Violence and sexual offences
Criminal demage and arson
Outlier detection
We used the final table, with MSOA as rows and demographic structure and criminal data as columns, as a training set for our second prediction goal. The target is to detect anomalous areas in the UK with respect to criminal behavior based on demographic structure.
Since we are not sure whether we have a clean dataset that represents the population of normal observations, we chose to follow an unsupervised “outlier” rather than “novelty” detection approach. One possible approach is to use “OneClassSVM” as an unsupervised outlier detection algorithm. As seen in the image below, OneClassSVM estimates the support of a high-dimensional distribution. For any arbitrary given dataset, OneClassSVM detects the soft boundary of a given dataset, which represents a decision function for similar and different in the given dataset.
Please note that this image is used here only to visually explain the OneClassSVM. It doesn't represent our own dataset. Here is the source of the image (http://scikit-learn.org/stable/modules/generated/sklearn.svm.OneClassSVM.html#sklearn.svm.OneClassSVM)
OnseClassSVM detected around 600 MSOAs as abnormal. We were confronted with the question: In which respect are those 673 MSAOs abnormal. Unfortunataly the library didn’t have methods for answering this question. Therefore we planed to follow the following approach:
-
Cluster in MSOAs (including the detected outlierts) based only on the demographic structure, without crime data. → Gain knowledge about demographicaly similar MSOA to the outliers. This shall serve as a basis for comparison in a later step.
-
After clustering we add the criminal data to the MSOAs and calculate the mean values of the criminal data for each cluster. This will result in one representative vector for criminal behavior per cluster.
-
For each abnormal classified MSAOs, we then compare the mean vector against the the crime data of the abnormal classified MSOAs.
Through following this approach we believe that we can determine what makes an outlier an outlier. In other words, we can understand which features mostly contributed for the 673 MSOAs to become outliers. The implementation of latter approach for understanding the outliers will be done next week after getting the supervisor’s feedback this week.
Update for the UK Police:
As mentioned in the previous wiki entry, last week we have collected all our findings of the descriptive statistics part of the lab in one centralized pdf document. We thought it would be a good idea to share these findings with the UK police and therefore we have sent them this document. Furthermore, we have informed them in the mail about our prediction goals and that we will send them a document in 2 weeks with our findings with respect to those prediction goals for their information. We will post their reply on the wiki as soon as we receive one.

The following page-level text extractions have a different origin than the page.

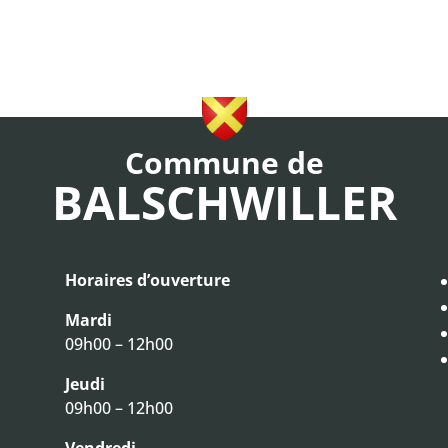
Commune de
BALSCHWILLER
Horaires d’ouverture
Mardi
09h00 – 12h00
Jeudi
09h00 – 12h00
Vendredi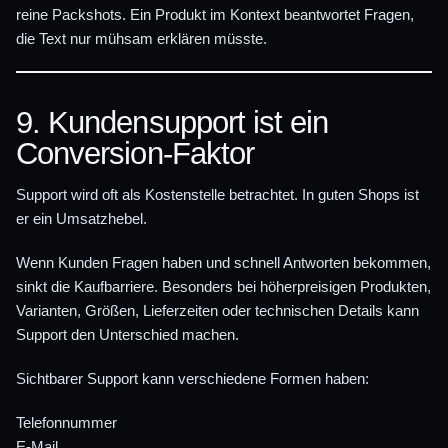
reine Packshots. Ein Produkt im Kontext beantwortet Fragen,
die Text nur mühsam erklären müsste.
9. Kundensupport ist ein
Conversion-Faktor
Support wird oft als Kostenstelle betrachtet. In guten Shops ist
er ein Umsatzhebel.
Wenn Kunden Fragen haben und schnell Antworten bekommen,
sinkt die Kaufbarriere. Besonders bei höherpreisigen Produkten,
Varianten, Größen, Lieferzeiten oder technischen Details kann
Support den Unterschied machen.
Sichtbarer Support kann verschiedene Formen haben:
Telefonnummer
E-Mail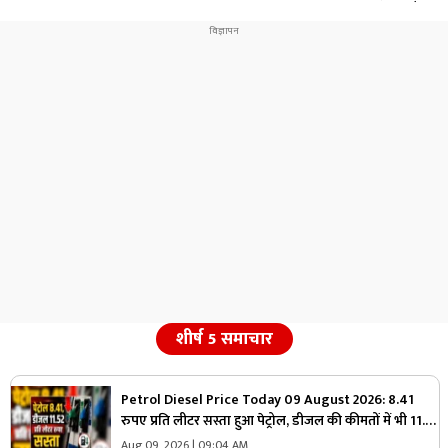
शीर्ष 5 समाचार
Petrol Diesel Price Today 09 August 2026: 8.41
रुपए प्रति लीटर सस्ता हुआ पेट्रोल, डीजल की कीमतों में भी 11.52
रुपए की कटौती, मिली राहत तो जनता बोली- आ गए अच्छे दिन
Aug 09, 2026 | 09:04 AM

Preparing the data for stop and search predictions
Our third prediction goal is to determimne what is the probability that a person (of a specific gender, in a specific age range, and with a specific ethniticity) will be stopped and searched in an area (on a specific weekday). An example of such a prediction would be the probability that a 27 years old asian male would be stopped in the MSOA "E02002139".
For this prediction, we have created a new table which contains stop and search data and demographic data pro MSOA. The initial stop and search table did not have information about the MSOA where the stop and searches have been made. Therefore, we computed the MSOA of each stop and search by using the given geolocations.
Last steps
- Finish the stop and search prediction table.
- Run the prediction algorithms on the dataset.